**ASSIGNMENT A:** In the article on the Friendly family and the journalism fellowship, translate this sentence into Spanish: "Jonathan, a reporter for The New York Times back then, has said that he and his father agreed that the Western press failed to offer a helping hand to journalists in developing countries."
**ASSIGNMENT B:** Continue the article on the Friendly family and the journalism fellowship from its last sentence.

**SOURCE DOCUMENT:**
★ ★ ★ ★ ★ ★ ★

Alfred and Jean Friendly’s children — Victoria, Lucinda and Jonathan — represent the family’s enduring support for the fellowship program

The journalism fellowship program envisioned by Alfred Friendly back in the early 1980s was always a family affair, with his wife, sons and daughters playing key roles in designing the program, developing newsroom partnerships, and selecting and mentoring young reporters from around the world.

“It’s one of the threads that’s helped keep the family together, the belief that this thing we started deserved continued attention,” Jonathan Friendly said during the benefit gala at the National Press Club in Washington on Sept. 7.

Jonathan recalled the genesis of their 35-year old foundation as he and his sisters accepted the Ellen Soeteber Award for Mentorship, named for the late newspaper editor who was a board member of the Alfred Friendly Foundation, and a longtime mentor and supporter of the program.

Jean Friendly and her five children board a plane for France. Bottom row: Nick, Victoria, Lucinda. Top row: Alfred Jr., Jean, Jonathan

Jonathan, a reporter for The New York Times back then, has said that he and his father agreed that the Western press failed to offer a helping hand to journalists in developing countries.

★ ★ ★ ★ ★ ★ ★

**SUPPLIED DATA:**
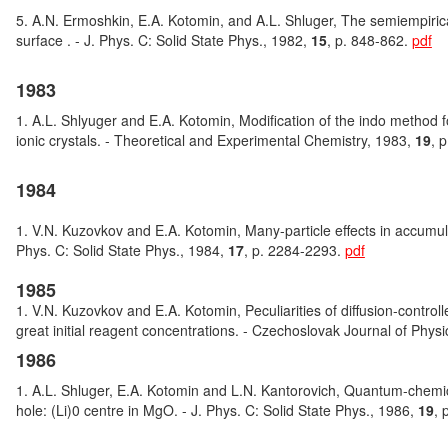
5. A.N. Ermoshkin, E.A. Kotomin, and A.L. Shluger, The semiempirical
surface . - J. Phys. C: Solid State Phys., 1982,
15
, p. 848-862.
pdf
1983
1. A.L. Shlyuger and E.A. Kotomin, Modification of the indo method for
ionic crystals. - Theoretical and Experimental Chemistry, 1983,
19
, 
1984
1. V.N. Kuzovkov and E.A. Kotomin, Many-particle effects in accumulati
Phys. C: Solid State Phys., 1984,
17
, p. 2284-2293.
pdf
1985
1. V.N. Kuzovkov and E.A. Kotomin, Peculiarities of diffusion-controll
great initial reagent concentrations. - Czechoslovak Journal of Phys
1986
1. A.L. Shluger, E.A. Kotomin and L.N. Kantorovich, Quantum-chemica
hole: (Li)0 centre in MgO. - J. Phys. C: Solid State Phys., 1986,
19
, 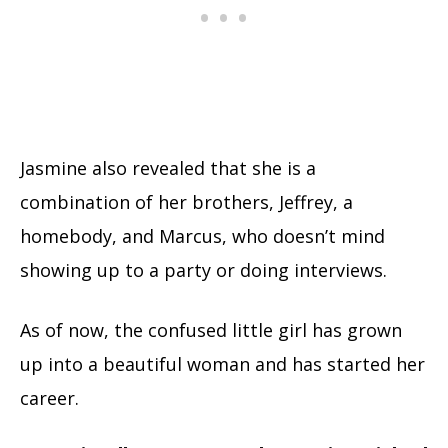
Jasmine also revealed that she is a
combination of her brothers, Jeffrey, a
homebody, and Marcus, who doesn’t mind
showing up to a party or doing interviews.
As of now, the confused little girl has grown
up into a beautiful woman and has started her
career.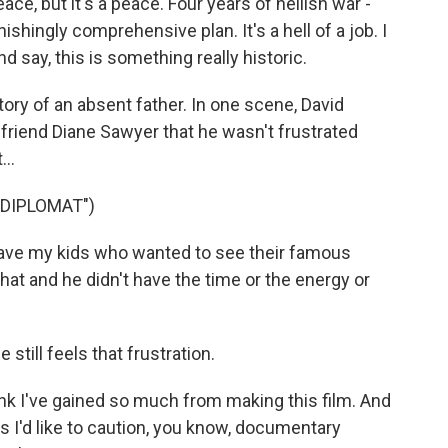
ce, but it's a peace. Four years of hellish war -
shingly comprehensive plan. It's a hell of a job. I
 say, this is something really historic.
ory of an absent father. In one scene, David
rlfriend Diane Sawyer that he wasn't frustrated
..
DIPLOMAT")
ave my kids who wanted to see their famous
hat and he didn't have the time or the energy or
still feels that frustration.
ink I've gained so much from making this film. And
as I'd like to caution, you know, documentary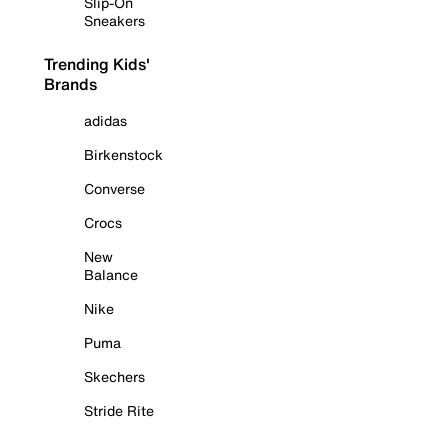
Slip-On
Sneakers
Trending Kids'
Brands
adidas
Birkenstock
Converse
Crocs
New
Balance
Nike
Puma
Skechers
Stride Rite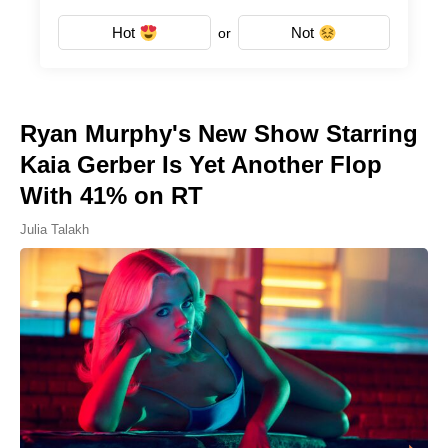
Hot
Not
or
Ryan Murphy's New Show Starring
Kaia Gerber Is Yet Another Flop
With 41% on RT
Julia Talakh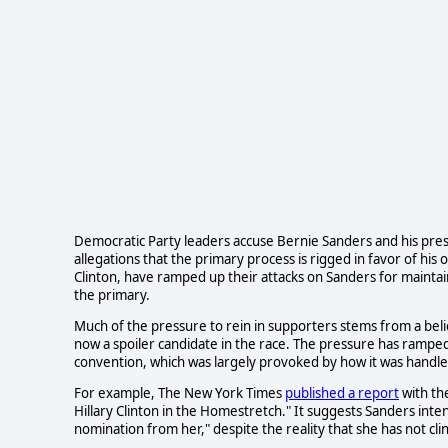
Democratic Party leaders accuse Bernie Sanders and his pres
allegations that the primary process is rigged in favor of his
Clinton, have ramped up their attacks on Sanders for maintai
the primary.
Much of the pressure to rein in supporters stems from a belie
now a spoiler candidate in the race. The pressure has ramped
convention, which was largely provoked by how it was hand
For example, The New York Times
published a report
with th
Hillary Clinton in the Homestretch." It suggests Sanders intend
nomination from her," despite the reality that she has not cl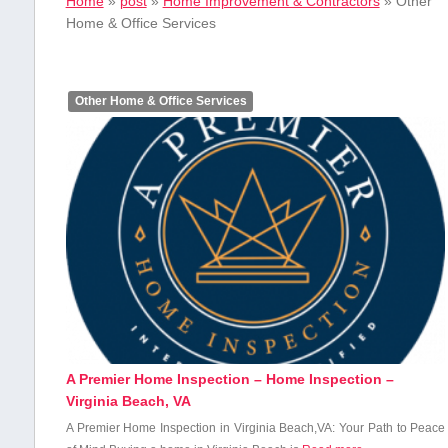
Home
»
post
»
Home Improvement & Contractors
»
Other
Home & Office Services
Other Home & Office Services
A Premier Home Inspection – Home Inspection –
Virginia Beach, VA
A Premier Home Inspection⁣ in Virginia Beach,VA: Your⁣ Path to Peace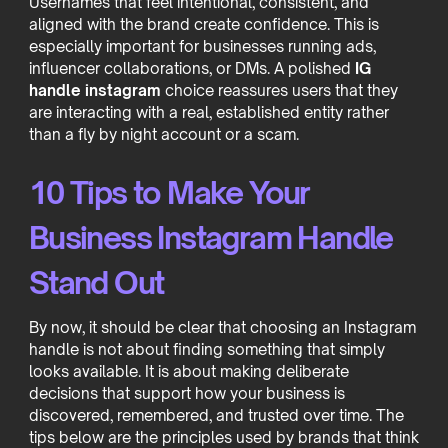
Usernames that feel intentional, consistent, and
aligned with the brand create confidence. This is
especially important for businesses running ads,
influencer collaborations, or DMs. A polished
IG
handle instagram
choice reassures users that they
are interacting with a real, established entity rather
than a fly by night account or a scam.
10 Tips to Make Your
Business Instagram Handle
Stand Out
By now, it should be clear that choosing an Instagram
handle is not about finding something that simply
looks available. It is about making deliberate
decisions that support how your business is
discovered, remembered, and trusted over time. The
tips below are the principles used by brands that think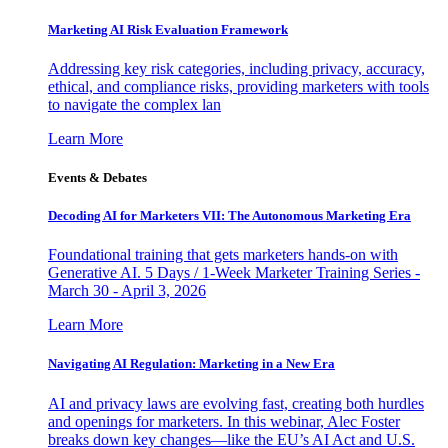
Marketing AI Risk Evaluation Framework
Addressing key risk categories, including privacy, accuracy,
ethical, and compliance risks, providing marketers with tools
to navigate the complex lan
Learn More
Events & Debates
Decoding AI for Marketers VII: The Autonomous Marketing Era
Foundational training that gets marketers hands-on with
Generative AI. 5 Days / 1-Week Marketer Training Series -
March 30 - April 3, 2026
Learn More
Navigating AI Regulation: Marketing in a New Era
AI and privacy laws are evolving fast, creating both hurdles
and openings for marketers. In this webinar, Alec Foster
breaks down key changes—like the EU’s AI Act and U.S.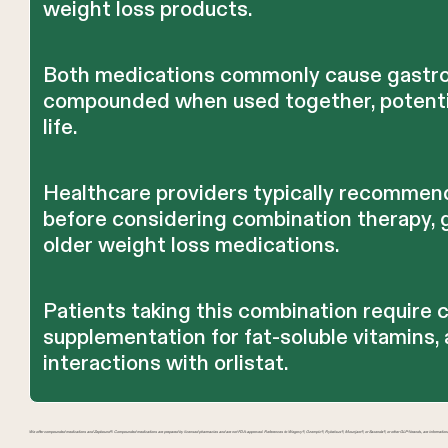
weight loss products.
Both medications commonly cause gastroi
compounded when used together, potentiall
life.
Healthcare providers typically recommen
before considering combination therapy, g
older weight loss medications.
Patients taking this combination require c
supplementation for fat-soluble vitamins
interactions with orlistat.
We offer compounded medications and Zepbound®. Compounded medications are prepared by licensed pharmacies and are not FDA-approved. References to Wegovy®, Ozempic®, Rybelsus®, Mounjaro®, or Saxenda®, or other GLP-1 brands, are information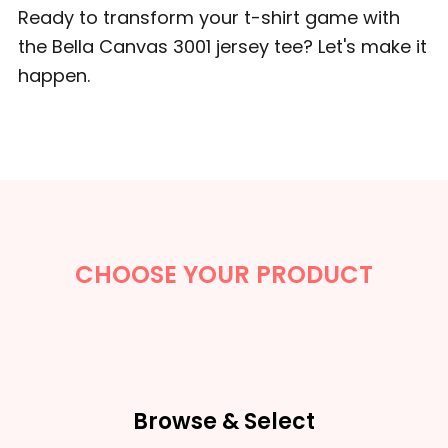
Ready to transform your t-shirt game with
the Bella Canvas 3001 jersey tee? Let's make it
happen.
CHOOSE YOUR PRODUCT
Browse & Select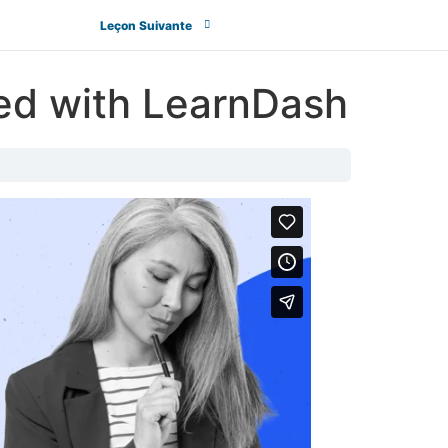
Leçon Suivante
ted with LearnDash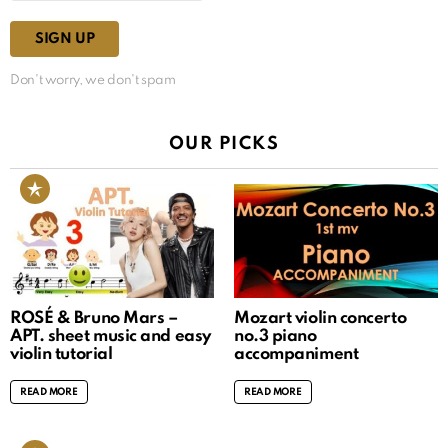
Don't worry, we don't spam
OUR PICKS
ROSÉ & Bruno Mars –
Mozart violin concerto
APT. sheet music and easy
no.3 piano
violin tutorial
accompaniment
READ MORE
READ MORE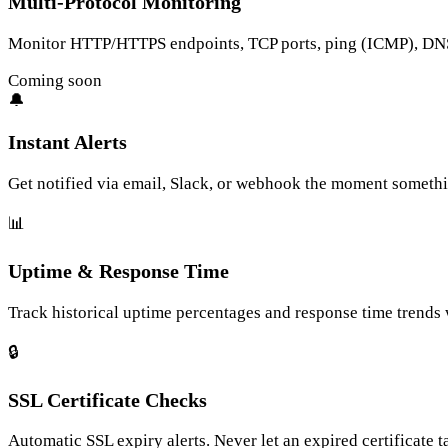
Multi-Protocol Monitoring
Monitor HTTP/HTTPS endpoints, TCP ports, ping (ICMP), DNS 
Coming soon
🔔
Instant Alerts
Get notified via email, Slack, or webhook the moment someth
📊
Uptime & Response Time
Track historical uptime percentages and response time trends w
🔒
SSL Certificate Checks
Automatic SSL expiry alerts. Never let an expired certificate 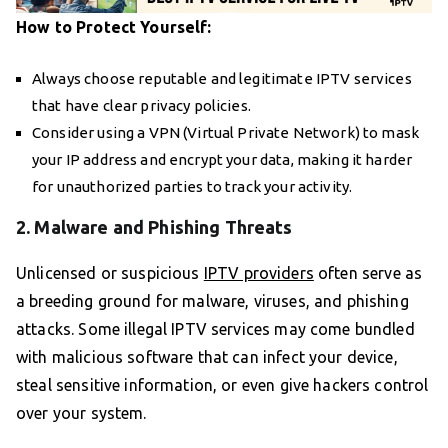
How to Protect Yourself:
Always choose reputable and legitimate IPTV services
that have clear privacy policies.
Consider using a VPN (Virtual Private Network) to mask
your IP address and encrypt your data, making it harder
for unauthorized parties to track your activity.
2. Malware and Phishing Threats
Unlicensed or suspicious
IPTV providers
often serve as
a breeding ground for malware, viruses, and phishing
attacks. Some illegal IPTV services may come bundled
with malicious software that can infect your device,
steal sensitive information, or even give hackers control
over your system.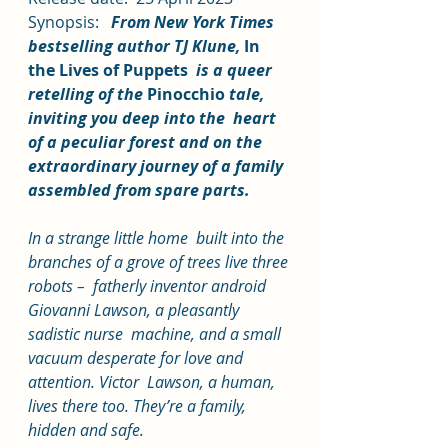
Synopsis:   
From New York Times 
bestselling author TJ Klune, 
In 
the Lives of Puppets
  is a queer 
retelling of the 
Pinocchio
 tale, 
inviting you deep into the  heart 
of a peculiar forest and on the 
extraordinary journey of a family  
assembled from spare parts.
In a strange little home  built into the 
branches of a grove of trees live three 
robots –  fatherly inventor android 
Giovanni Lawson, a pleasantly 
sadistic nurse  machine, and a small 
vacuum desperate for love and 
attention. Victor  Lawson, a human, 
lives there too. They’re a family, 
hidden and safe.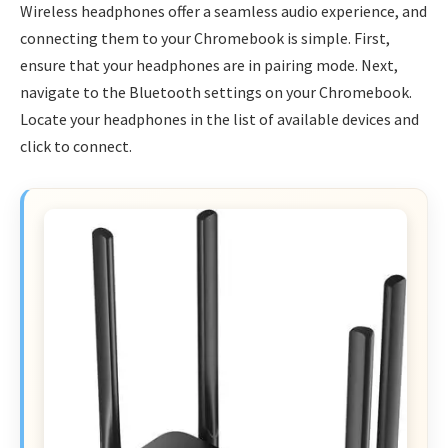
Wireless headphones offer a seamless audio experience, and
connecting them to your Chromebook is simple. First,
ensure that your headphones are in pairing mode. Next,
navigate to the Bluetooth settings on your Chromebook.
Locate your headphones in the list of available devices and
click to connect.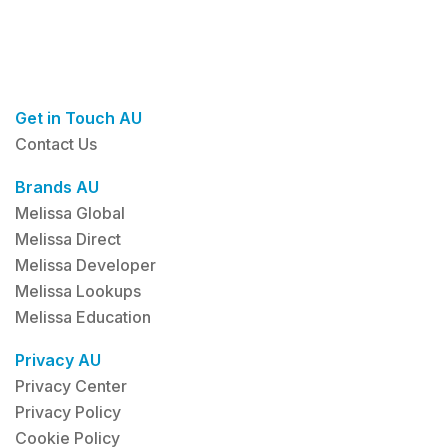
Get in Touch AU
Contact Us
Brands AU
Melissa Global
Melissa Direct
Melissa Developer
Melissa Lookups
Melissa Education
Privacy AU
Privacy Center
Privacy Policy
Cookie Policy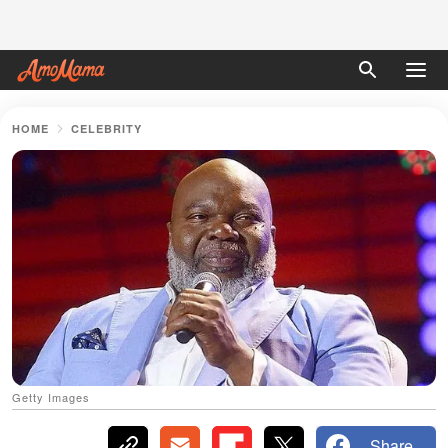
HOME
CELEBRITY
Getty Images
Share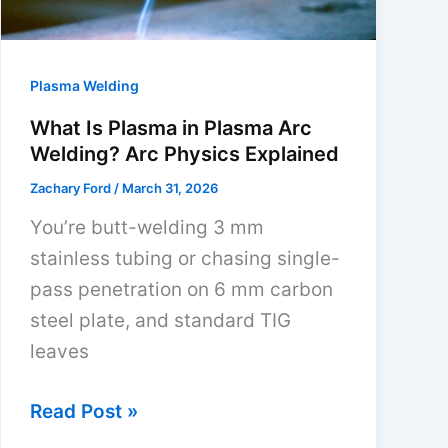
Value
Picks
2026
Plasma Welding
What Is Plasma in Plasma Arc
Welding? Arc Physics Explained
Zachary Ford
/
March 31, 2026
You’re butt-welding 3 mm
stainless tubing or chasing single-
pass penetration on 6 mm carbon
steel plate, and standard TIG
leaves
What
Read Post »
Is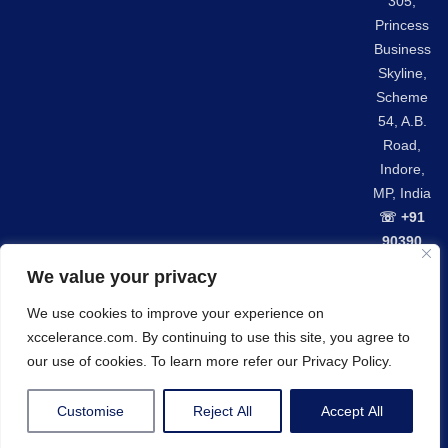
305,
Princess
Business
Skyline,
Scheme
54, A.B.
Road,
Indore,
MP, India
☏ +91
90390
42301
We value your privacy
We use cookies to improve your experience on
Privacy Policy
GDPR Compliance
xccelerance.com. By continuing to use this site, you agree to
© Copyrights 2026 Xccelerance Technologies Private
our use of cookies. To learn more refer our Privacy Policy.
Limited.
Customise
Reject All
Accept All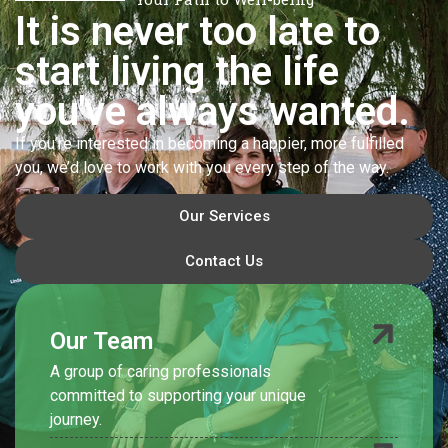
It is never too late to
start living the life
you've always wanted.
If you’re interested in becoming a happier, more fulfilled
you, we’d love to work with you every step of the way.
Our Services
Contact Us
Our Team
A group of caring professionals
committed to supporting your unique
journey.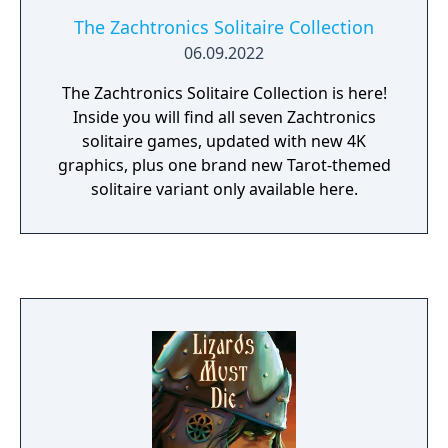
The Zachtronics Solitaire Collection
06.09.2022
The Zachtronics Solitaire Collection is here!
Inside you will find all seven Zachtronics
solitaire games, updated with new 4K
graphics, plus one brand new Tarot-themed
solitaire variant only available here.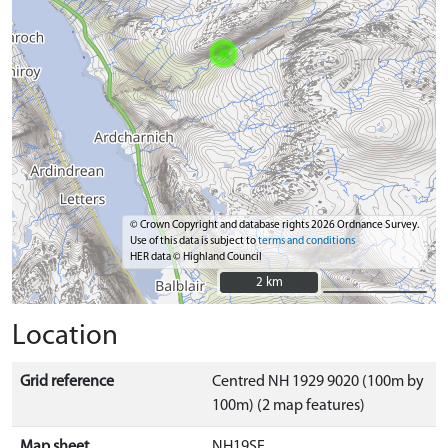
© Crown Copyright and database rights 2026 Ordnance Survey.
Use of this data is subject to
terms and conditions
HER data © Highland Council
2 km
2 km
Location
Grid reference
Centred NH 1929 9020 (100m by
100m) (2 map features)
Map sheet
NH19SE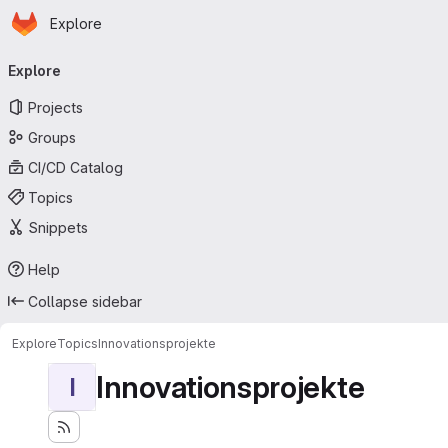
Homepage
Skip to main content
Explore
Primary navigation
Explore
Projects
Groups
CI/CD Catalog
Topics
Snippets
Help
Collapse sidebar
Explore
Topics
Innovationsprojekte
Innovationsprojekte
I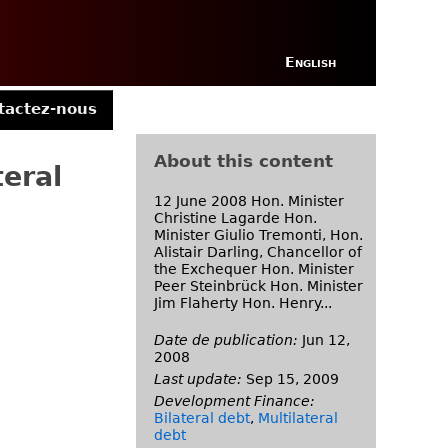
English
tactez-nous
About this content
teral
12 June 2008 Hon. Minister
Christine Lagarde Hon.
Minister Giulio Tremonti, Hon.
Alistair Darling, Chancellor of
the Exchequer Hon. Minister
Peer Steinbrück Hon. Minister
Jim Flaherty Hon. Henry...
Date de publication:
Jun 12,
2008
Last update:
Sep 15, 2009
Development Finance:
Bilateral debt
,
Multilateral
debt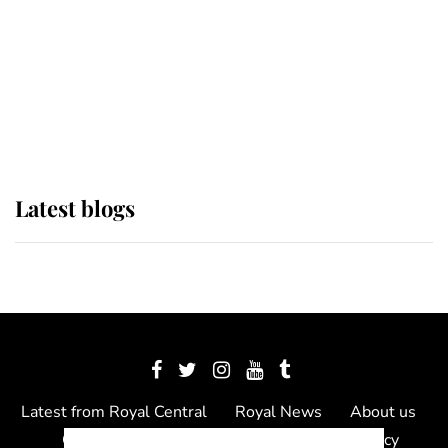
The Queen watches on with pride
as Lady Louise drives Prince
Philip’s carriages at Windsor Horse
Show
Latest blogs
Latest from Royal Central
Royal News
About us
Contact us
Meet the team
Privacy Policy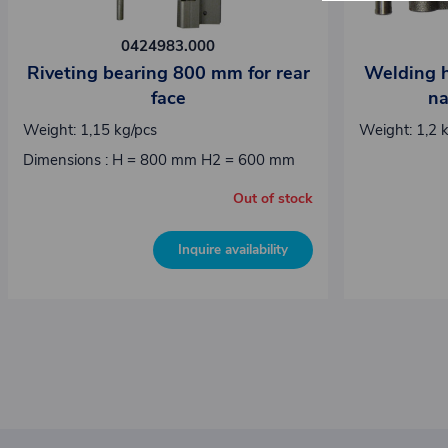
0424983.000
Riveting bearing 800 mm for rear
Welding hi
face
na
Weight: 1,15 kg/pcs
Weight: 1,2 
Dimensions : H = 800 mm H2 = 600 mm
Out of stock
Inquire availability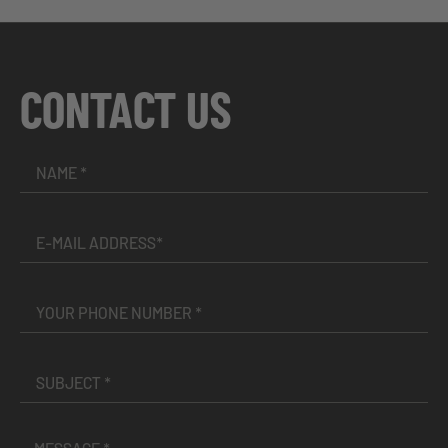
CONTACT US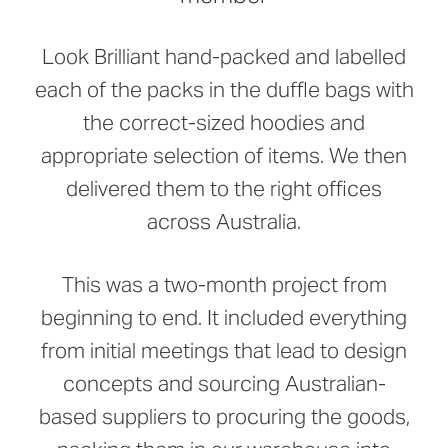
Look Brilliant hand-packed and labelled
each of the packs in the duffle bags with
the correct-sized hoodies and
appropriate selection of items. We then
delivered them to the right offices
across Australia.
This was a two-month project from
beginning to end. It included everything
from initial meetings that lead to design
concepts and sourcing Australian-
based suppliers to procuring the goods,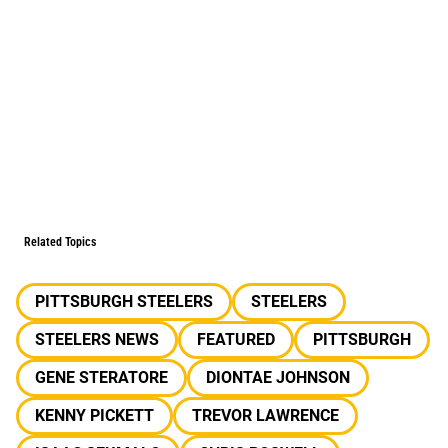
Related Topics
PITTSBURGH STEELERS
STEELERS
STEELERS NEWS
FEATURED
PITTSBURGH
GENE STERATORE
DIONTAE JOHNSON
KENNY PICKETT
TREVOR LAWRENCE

★ ★ ★ ★ ★ ★ ★

**REPLY A:** Jonathan, que entonces era reportero de The New York Times, ha dicho que él y su padre coincidían en que la prensa occidental no tendía una mano a los periodistas de los países en desarrollo.

**REPLY B:**
“When my father initiated this program he was dying of cancer,” Jonathan told the audience. “He said, ‘Journalism has been good to me and I want to do something good for journalism.’” There was no hesitation from the family when he asked them to sign on to his mission. “My mother, Jean, sisters Victoria and Lucinda, older brother Alfred, younger brother Nicholas and I all said, ‘You bet.”

What emerged from family discussions was a unique program, centered on training journalists in U.S. newsrooms, a direct professional-to-professional experience that didn’t depend on governments or other outside agencies. Alfred Jr. ran the foundation for the first two decades, Jonathan is the current chairman and daughter-in-law Amy Weissman is a director.  

Alfred Friendly was assistant managing editor and managing editor of The Washington Post in the 1950s and ‘60s, a crucial period of expansion. Under his direction the paper opened its first overseas news bureaus — first in Europe, where he had worked briefly after the war in the organization of the Marshall aid program. But shortly, because Africa had always interested him, there was a bureau in Nairobi, according to an account in the Post.

When he left the job of managing editor in 1966, he became the paper’s London correspondent and traveled frequently in the Middle East, another great interest of his, and he won the Pulitzer Prize in 1968 for his coverage of the Arab-Israeli war.

The gala took place near the 50th anniversary of that award. Jonathan said that the work that earned his father the Pulitzer near the end of his career “didn’t lead directly to this program, but it helped him realize that he wanted to give back.”

Jonathan said the program nurtured by the family changed over the years. “It’s really quite different, and I think it’s very much better. Our program has gotten stronger, more thoughtful.”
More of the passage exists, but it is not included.